___ Listed records ___
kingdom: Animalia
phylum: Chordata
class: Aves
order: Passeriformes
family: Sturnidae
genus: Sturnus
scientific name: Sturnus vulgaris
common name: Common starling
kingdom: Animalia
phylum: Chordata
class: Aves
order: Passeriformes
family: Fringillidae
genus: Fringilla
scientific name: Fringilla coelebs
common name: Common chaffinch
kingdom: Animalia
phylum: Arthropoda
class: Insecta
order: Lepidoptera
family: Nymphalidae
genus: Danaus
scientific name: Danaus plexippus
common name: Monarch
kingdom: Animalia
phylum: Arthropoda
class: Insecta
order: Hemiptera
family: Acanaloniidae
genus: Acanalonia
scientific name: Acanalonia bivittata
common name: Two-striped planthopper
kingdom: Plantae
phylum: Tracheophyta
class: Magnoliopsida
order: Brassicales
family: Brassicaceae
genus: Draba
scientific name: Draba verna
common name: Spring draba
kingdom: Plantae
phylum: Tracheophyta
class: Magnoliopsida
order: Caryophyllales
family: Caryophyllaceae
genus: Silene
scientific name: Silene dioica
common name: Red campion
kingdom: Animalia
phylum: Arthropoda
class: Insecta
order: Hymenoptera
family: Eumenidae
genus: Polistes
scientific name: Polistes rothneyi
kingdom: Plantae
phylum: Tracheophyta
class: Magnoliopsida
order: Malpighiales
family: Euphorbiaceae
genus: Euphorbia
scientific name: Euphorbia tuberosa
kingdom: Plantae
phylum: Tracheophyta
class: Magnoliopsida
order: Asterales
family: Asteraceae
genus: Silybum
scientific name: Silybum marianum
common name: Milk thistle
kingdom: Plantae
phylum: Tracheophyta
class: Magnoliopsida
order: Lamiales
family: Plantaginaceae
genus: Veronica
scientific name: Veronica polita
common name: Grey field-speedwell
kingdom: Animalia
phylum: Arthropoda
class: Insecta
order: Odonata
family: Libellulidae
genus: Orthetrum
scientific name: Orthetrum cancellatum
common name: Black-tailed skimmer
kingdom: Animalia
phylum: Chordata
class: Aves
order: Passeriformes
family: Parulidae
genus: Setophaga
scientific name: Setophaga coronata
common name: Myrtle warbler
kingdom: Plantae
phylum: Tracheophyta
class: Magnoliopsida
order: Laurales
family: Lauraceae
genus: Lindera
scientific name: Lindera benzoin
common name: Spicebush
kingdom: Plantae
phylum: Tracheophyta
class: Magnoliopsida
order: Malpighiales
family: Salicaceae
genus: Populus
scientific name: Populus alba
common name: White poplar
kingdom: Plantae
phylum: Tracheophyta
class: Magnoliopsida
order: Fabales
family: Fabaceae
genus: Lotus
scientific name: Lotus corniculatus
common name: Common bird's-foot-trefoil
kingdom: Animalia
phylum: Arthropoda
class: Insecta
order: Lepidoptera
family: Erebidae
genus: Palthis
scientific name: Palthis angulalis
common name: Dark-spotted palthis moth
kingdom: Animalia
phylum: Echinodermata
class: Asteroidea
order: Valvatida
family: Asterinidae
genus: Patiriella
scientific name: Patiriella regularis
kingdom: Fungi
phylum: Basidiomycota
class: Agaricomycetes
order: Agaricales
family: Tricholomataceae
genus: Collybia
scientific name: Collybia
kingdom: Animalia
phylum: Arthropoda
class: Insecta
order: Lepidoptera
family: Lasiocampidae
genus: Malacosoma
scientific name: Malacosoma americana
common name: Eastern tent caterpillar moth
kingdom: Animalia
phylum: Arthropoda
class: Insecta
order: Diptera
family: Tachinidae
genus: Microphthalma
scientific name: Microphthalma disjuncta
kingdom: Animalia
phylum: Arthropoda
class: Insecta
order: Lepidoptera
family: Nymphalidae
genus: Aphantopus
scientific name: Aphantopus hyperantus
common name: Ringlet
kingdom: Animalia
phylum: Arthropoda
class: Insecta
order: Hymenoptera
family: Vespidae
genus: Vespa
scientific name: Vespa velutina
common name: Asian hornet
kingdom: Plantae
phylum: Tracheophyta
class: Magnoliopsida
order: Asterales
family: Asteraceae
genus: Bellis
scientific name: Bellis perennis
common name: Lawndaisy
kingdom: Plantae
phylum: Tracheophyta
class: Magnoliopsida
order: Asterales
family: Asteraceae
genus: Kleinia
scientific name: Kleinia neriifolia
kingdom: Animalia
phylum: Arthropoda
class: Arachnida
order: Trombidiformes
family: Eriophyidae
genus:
___
• [Given problem]:
Rewrite every item above, replacing each "common name" with "vernacular name" and leaving all other text unchanged.

• [Result of the task]:
kingdom: Animalia
phylum: Chordata
class: Aves
order: Passeriformes
family: Sturnidae
genus: Sturnus
scientific name: Sturnus vulgaris
vernacular name: Common starling
kingdom: Animalia
phylum: Chordata
class: Aves
order: Passeriformes
family: Fringillidae
genus: Fringilla
scientific name: Fringilla coelebs
vernacular name: Common chaffinch
kingdom: Animalia
phylum: Arthropoda
class: Insecta
order: Lepidoptera
family: Nymphalidae
genus: Danaus
scientific name: Danaus plexippus
vernacular name: Monarch
kingdom: Animalia
phylum: Arthropoda
class: Insecta
order: Hemiptera
family: Acanaloniidae
genus: Acanalonia
scientific name: Acanalonia bivittata
vernacular name: Two-striped planthopper
kingdom: Plantae
phylum: Tracheophyta
class: Magnoliopsida
order: Brassicales
family: Brassicaceae
genus: Draba
scientific name: Draba verna
vernacular name: Spring draba
kingdom: Plantae
phylum: Tracheophyta
class: Magnoliopsida
order: Caryophyllales
family: Caryophyllaceae
genus: Silene
scientific name: Silene dioica
vernacular name: Red campion
kingdom: Animalia
phylum: Arthropoda
class: Insecta
order: Hymenoptera
family: Eumenidae
genus: Polistes
scientific name: Polistes rothneyi
kingdom: Plantae
phylum: Tracheophyta
class: Magnoliopsida
order: Malpighiales
family: Euphorbiaceae
genus: Euphorbia
scientific name: Euphorbia tuberosa
kingdom: Plantae
phylum: Tracheophyta
class: Magnoliopsida
order: Asterales
family: Asteraceae
genus: Silybum
scientific name: Silybum marianum
vernacular name: Milk thistle
kingdom: Plantae
phylum: Tracheophyta
class: Magnoliopsida
order: Lamiales
family: Plantaginaceae
genus: Veronica
scientific name: Veronica polita
vernacular name: Grey field-speedwell
kingdom: Animalia
phylum: Arthropoda
class: Insecta
order: Odonata
family: Libellulidae
genus: Orthetrum
scientific name: Orthetrum cancellatum
vernacular name: Black-tailed skimmer
kingdom: Animalia
phylum: Chordata
class: Aves
order: Passeriformes
family: Parulidae
genus: Setophaga
scientific name: Setophaga coronata
vernacular name: Myrtle warbler
kingdom: Plantae
phylum: Tracheophyta
class: Magnoliopsida
order: Laurales
family: Lauraceae
genus: Lindera
scientific name: Lindera benzoin
vernacular name: Spicebush
kingdom: Plantae
phylum: Tracheophyta
class: Magnoliopsida
order: Malpighiales
family: Salicaceae
genus: Populus
scientific name: Populus alba
vernacular name: White poplar
kingdom: Plantae
phylum: Tracheophyta
class: Magnoliopsida
order: Fabales
family: Fabaceae
genus: Lotus
scientific name: Lotus corniculatus
vernacular name: Common bird's-foot-trefoil
kingdom: Animalia
phylum: Arthropoda
class: Insecta
order: Lepidoptera
family: Erebidae
genus: Palthis
scientific name: Palthis angulalis
vernacular name: Dark-spotted palthis moth
kingdom: Animalia
phylum: Echinodermata
class: Asteroidea
order: Valvatida
family: Asterinidae
genus: Patiriella
scientific name: Patiriella regularis
kingdom: Fungi
phylum: Basidiomycota
class: Agaricomycetes
order: Agaricales
family: Tricholomataceae
genus: Collybia
scientific name: Collybia
kingdom: Animalia
phylum: Arthropoda
class: Insecta
order: Lepidoptera
family: Lasiocampidae
genus: Malacosoma
scientific name: Malacosoma americana
vernacular name: Eastern tent caterpillar moth
kingdom: Animalia
phylum: Arthropoda
class: Insecta
order: Diptera
family: Tachinidae
genus: Microphthalma
scientific name: Microphthalma disjuncta
kingdom: Animalia
phylum: Arthropoda
class: Insecta
order: Lepidoptera
family: Nymphalidae
genus: Aphantopus
scientific name: Aphantopus hyperantus
vernacular name: Ringlet
kingdom: Animalia
phylum: Arthropoda
class: Insecta
order: Hymenoptera
family: Vespidae
genus: Vespa
scientific name: Vespa velutina
vernacular name: Asian hornet
kingdom: Plantae
phylum: Tracheophyta
class: Magnoliopsida
order: Asterales
family: Asteraceae
genus: Bellis
scientific name: Bellis perennis
vernacular name: Lawndaisy
kingdom: Plantae
phylum: Tracheophyta
class: Magnoliopsida
order: Asterales
family: Asteraceae
genus: Kleinia
scientific name: Kleinia neriifolia
kingdom: Animalia
phylum: Arthropoda
class: Arachnida
order: Trombidiformes
family: Eriophyidae
genus:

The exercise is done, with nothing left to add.